Of course, I didn’t need an article telling me that I’m more creative when I get out of the house and sit among other people. I’ve felt that with everything in my being the past year.
The same BBC article explains:
“It’s analogous to going to the gym for a workout,” says Sunkee Lee, assistant professor of organisational theory and strategy at Carnegie Mellon University’s Tepper School of Business in Pennsylvania. “One of the biggest things about coffee shops is the social-facilitation effect: you go there, you see other people working and it puts you in a mood where you just naturally start working as well. Just observing them can motivate you to work harder.”
I would argue that I’m also motivated to work while at the coffee shop by the fact that I’m out of the house and away from the laundry that needs to be done and the sink full of dishes that need to be cleaned. This is helped, of course, by the creative energy that I mentioned above. And the 70 decibels of noise that somehow promote concentration.
But there’s also the people-watching aspect. You never know when someone is going to sit near you and inspire a character, whether it’s a mannerism or details of a character’s outside appearance.
In a recent article in International Communicafé titled “Going to coffee shops is one of things Brits miss the most during the lockdown”, a survey out of London, England explains what the Brits miss the most.
Visiting restaurants, pubs and coffee shops are top of the list of things British people miss the most during lockdown, according to one of the largest national surveys carried out on the Covid-19 crisis. In the survey, carried out by Allegra Strategies – a research consultancy working in the health and wellness industry – 4,000 people were asked a range of questions on the personal impact of the crisis, their future concerns, and their views on the government’s handling of the crisis.
When asked which of the following social outings they missed the most (with people being allowed three choices) of the 17 suggested social outings, an overwhelming number cited visiting cafes & coffee shops (second choice at 42%), restaurants (4th choice at 29%) and pubs and bars (fifth choice at 19%) as the thing they missed most during lockdown.
Visiting friends and family (60%) came top with travelling/day trip third (31%).
I’m going to guess that the items on the list come as no surprise to any of you. They certainly don’t to me. We all miss socialization. And while this post is mainly about our inability to spend hours inside a coffee shop drinking coffee around other people, and how that inability is harming our creativity, it’s not lost on me what that same inability is actually doing to the very coffee shops that we miss. We also have to worry if those very coffee shops that we long for are going to survive this pandemic.

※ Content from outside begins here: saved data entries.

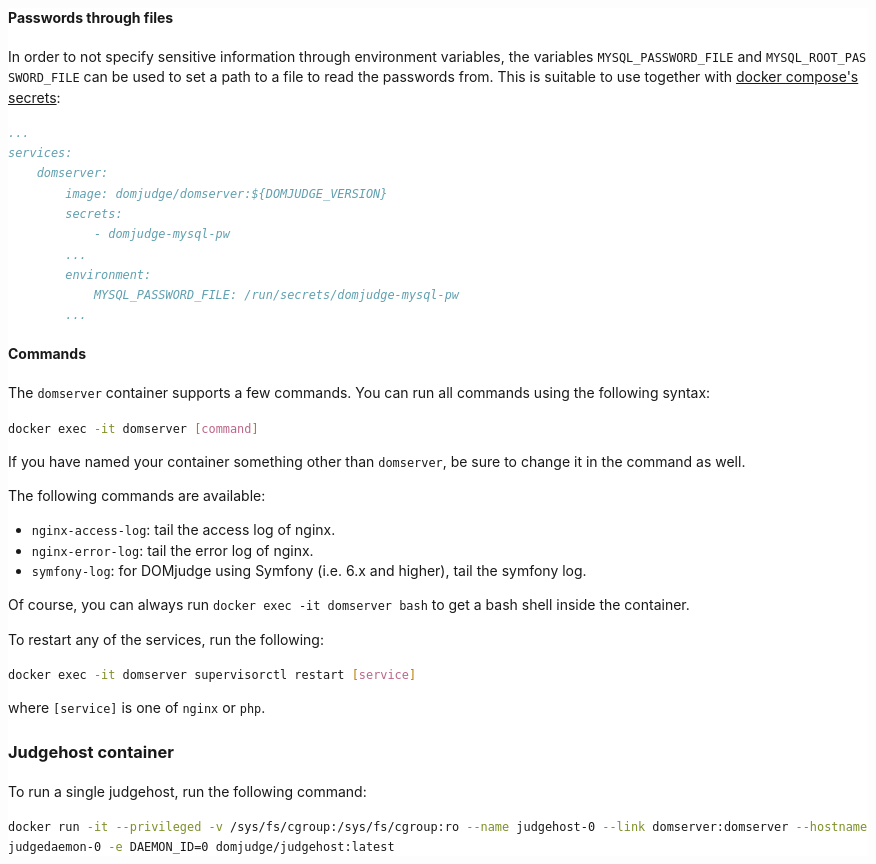 #### Passwords through files

In order to not specify sensitive information through environment variables, the variables `MYSQL_PASSWORD_FILE` and `MYSQL_ROOT_PASSWORD_FILE` can be used to set a path to a file to read the passwords from. This is suitable to use together with [docker compose's secrets](https://docs.docker.com/compose/compose-file/#secrets-configuration-reference):

```yml
...
services:
    domserver:
        image: domjudge/domserver:${DOMJUDGE_VERSION}
        secrets:
            - domjudge-mysql-pw
        ...
        environment:
            MYSQL_PASSWORD_FILE: /run/secrets/domjudge-mysql-pw
        ...
```

#### Commands

The `domserver` container supports a few commands. You can run all commands using the following syntax:

```bash
docker exec -it domserver [command]
```

If you have named your container something other than `domserver`, be sure to change it in the command as well.

The following commands are available:

* `nginx-access-log`: tail the access log of nginx.
* `nginx-error-log`: tail the error log of nginx.
* `symfony-log`: for DOMjudge using Symfony (i.e. 6.x and higher), tail the symfony log.

Of course, you can always run `docker exec -it domserver bash` to get a bash shell inside the container.

To restart any of the services, run the following:

```bash
docker exec -it domserver supervisorctl restart [service]
```

where `[service]` is one of `nginx` or `php`.

### Judgehost container

To run a single judgehost, run the following command:

```bash
docker run -it --privileged -v /sys/fs/cgroup:/sys/fs/cgroup:ro --name judgehost-0 --link domserver:domserver --hostname judgedaemon-0 -e DAEMON_ID=0 domjudge/judgehost:latest
```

And panic moment… What is the inability to visit coffee shops doing to the rest of the creative world? What if our most creative people are struggling to create without these much needed creative escape places we call coffee shops?
I don’t have a lot of solutions to offer today other than to suggest that we all mask up, run out and pick up a latte at our favorite coffee shop today, tip our baristas, and then meditate on the smell of that fancy coffee that we didn’t have to make ourselves. Then we need to pick up our journals, our laptops, our sketchpads, musical instruments, or whatever it is you need to grab, and create something.